Glyphosate inhibits the enzyme 5-enolpyruvylshikimate-3-phosphate synthase (EPSPS) and overexpression of the EPSPS gene is one of the molecular mechanisms conferring glyphosate resistance in weeds. A regulatory sequence of EPSPS gene was isolated previously, and an alteration in its 5´-untranslated region (UTR) pyrimidine (Py)-rich stretch element is involved in the regulation of EPSPS expression in glyphosate-resistant (GR) Eleusine indica. However, the transcription factors involved in this regulatory sequence remain to be elucidated. In this study, we investigated the regulatory network of EPSPS overexpression associated genes in a GR E. indica population by RNA-seq. The differentially expressed transcript analyses revealed that glyphosate treatment caused an increase in the expression of 2752 unigenes and a decrease in the expression of 4025 unigenes in the GR E. indica, compared to the glyphosate-susceptible (GS) E. indica. Among them, 1373 unigenes were identified to be co-expressed with the EPSPS gene in GR E. indica. GO and KEGG pathway analyses showed that the up-regulated unigenes were mainly enriched in chloroplasts and associated with the shikimate biosynthesis pathway, chlorophy II and peroxisome metabolism processes. Notably, the expression of a Shikimate kinase which catalyzed the conversion of Shikimate to Shikimate 3-phosphate (S3P, a substrate of EPSPS), was also up-regulated.
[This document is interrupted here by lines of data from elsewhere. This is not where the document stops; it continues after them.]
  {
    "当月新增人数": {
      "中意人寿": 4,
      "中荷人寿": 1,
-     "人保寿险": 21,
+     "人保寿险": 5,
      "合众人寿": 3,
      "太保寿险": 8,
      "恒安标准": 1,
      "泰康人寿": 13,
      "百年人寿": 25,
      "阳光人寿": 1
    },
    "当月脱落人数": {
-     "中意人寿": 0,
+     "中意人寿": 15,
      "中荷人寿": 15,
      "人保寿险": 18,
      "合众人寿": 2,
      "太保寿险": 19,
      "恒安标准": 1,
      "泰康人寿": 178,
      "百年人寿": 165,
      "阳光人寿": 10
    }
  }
Eight transcription factors were identified as likely to be involved in the regulation of the EPSPS expression, and three of them (ARF2, ARF8 and BPC6) showed more binding sites because of a (CT)_n insertion of the 5´-UTR Py-rich stretch element in GR. However, the yeast one-hybrid assay illustrated that ARF8 and BPC6 could bind to the 5´-UTR Py-rich stretch element of wild type EPSPS, but could not bind to the mutated form. Our data suggests that the transcriptional regulation of EPSPS expression is complex and was significantly altered in GR E. indica. These discoveries provide new references for further study of the EPSPS overexpression mechanism that endows glyphosate resistance.
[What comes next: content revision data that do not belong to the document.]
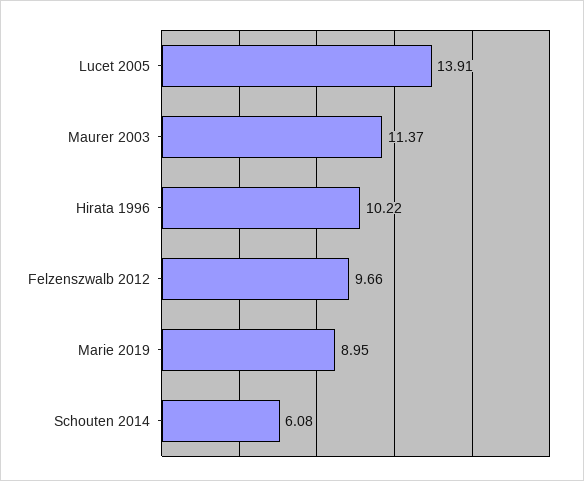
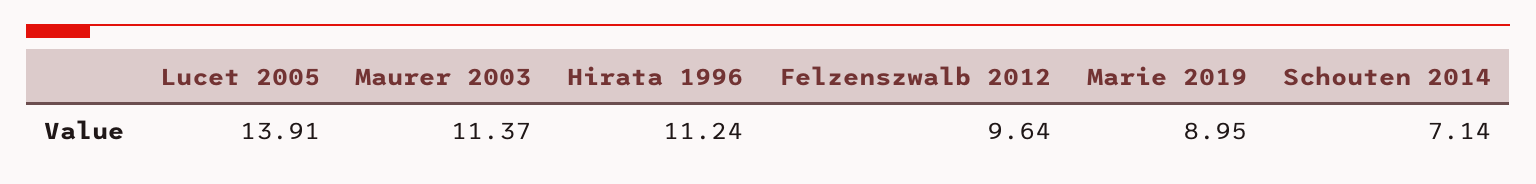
  {
    "Lucet 2005": 13.91,
    "Maurer 2003": 11.37,
-   "Hirata 1996": 10.22,
+   "Hirata 1996": 11.24,
-   "Felzenszwalb 2012": 9.66,
+   "Felzenszwalb 2012": 9.64,
    "Marie 2019": 8.95,
-   "Schouten 2014": 6.08
+   "Schouten 2014": 7.14
  }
草甘膦抑制酶 5-enolpyruvylshikimate-3-phosphate 合酶 (EPSPS)，EPSPS基因的过度表达是杂草产生草甘膦抗性的分子机制之一。先前分离出EPSPS基因的调控序列，并且其富含 5´ 非翻译区 (UTR) 嘧啶 (Py) 的拉伸元件的改变参与了抗草甘膦 (GR) Eleusine indica中EPSPS表达的调控。然而，参与该调控序列的转录因子仍有待阐明。在这项研究中，我们研究了G E. indica中EPSPS过表达相关基因的调控网络通过 RNA-seq 进行人口统计。差异表达的转录物分析显示，与草甘膦敏感 (GS) E. indica相比，草甘膦处理导致 G E. indica中 2752 个 unigenes 的表达增加和 4025 个 unigenes 的表达减少。其中，鉴定出1373个unigenes与GR E. indica中的EPSPS基因共表达。GO 和 KEGG 途径分析表明，上调的 unigenes 主要富集在叶绿体中，并与莽草酸生物合成途径、叶绿素 II 和过氧化物酶体代谢过程相关。值得注意的是，催化莽草酸转化为莽草酸 3-磷酸（S3P，EPSPS 的底物）的莽草酸激酶的表达也被上调。八种转录因子被确定为可能参与EPSPS表达的调节，其中三个（ARF2、ARF8和BPC6）显示出更多的结合位点，因为 (CT) _n插入了富含 5´-UTR Py 的GR 中的拉伸元素。然而，酵母单杂交试验表明ARF8和BPC6可以与野生型EPSPS的富含 5´-UTR Py 的拉伸元件结合，但不能与突变形式结合。我们的数据表明EPSPS表达的转录调控是复杂的，并且在 G E. indica 中发生了显着改变。这些发现为进一步研究赋予草甘膦抗性的EPSPS过表达机制提供了新的参考。